The handstand was flawless, straight up in the air, then as I began to narrate the walk over part something went terribly wrong. Instead of languidly placing my feet over onto the floor into a spectacular backbend, I crash landed into the coffee table. My entire shin scraped down the edge of the table removing most of the skin from the bone. But we were 15 so we laughed and laughed as I held my shin and secretly cried inside. It took many long minutes for it to even bleed. It was that deep. To this day I proudly wear not only the scar, but also the dent to my shin bone that resulted from my over-inflated sense of confidence.

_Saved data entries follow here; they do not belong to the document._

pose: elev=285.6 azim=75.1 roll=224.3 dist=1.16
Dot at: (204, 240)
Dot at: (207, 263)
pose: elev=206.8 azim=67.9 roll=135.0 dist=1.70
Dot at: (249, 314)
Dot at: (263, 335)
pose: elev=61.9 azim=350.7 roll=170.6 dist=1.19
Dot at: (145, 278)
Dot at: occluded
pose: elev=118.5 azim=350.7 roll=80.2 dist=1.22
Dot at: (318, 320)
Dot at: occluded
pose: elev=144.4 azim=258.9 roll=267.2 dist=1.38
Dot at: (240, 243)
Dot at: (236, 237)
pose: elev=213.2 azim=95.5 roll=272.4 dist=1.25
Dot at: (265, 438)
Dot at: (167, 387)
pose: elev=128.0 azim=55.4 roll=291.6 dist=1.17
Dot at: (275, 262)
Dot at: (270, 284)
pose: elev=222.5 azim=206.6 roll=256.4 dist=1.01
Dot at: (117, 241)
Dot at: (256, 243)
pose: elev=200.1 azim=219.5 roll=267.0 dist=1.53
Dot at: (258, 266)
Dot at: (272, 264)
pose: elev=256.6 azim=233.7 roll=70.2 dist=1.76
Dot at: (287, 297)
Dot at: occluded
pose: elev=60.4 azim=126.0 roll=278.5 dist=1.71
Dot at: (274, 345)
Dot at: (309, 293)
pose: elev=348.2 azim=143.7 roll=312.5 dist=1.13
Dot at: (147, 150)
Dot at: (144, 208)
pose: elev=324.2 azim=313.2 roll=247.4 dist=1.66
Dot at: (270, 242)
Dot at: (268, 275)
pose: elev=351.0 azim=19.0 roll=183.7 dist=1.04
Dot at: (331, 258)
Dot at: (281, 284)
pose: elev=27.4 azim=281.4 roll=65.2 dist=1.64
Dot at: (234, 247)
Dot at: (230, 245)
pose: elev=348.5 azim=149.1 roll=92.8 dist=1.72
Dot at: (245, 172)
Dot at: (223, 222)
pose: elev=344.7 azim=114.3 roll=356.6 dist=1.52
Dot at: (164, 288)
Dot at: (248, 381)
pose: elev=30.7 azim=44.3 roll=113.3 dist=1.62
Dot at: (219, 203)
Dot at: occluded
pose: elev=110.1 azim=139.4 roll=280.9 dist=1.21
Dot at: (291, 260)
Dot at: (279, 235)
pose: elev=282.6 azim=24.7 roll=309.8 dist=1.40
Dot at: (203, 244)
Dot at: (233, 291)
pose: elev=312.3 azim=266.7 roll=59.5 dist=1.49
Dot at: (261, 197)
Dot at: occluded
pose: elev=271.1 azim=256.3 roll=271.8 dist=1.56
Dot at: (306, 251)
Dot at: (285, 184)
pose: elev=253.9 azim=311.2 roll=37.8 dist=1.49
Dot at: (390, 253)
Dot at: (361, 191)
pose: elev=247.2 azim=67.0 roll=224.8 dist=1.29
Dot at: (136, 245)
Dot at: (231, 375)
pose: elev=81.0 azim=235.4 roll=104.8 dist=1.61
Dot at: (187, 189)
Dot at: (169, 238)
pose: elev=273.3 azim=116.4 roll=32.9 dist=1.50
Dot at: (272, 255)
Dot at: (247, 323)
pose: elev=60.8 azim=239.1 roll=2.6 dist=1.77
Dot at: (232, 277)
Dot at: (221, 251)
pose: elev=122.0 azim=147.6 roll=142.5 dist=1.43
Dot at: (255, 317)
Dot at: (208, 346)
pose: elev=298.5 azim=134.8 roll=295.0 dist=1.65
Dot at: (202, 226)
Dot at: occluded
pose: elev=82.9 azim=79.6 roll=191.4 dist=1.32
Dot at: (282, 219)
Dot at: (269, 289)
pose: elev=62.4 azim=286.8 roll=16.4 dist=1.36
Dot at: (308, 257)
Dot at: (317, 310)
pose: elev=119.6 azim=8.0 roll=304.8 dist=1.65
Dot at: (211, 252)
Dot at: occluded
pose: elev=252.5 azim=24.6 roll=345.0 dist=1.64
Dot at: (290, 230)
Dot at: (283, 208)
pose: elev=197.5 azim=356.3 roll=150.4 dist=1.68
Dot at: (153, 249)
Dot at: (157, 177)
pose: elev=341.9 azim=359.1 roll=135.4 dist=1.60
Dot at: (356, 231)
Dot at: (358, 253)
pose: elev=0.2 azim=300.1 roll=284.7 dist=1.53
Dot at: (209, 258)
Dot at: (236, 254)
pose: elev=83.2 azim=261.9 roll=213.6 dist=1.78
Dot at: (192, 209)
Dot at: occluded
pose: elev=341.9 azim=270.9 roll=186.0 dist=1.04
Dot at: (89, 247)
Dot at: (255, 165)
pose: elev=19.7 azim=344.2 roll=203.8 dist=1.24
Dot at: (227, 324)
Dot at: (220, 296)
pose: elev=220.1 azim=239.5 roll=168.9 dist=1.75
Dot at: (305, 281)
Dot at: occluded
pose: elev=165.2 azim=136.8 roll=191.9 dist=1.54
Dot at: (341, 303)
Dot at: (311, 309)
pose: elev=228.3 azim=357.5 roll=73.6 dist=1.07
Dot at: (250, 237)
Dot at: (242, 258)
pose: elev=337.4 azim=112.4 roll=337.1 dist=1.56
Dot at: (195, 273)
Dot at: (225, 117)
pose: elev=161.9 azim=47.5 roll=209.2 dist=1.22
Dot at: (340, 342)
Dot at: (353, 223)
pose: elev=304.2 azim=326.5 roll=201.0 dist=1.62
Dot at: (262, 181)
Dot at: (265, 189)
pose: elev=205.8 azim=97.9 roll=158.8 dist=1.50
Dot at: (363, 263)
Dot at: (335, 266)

All in all the lower half of my legs are keepers; they’ve been involved in all the hijinks and travel my feet have instigated. Every now and then one of my calves will cramp just to let me know it’s still there and maybe needs a little attention. So I take it to a yoga class and stretch it or to the gym or most recently I took both of them up, then down over 200 steps in a lighthouse. They were very chatty about that the next day.
Body parts speak but we’re usually too busy crafting stories with our mind about other more pressing matters such as hairstyles and deadlines. More importantly we are speaking to our body parts all the time; usually unconsciously and mostly negatively. Or we ignore them all together. Every day as you rush through your morning or bedtime routine, stop and take a little extra time to massage oil or lotion into all your parts, cooing and sharing sweet nothings with them. Each time you catch yourself berating your thighs or upper arms consider instead how valuable they are to your very existence. They’ll love your for it and they’ll respond in kind.
I have a great affinity for my calves and shins as they are the only part of my leg that usually sees daylight. My thighs often misbehave so I seldom let them out, but from the tops of my calves to the tips of my toes all is copasetic.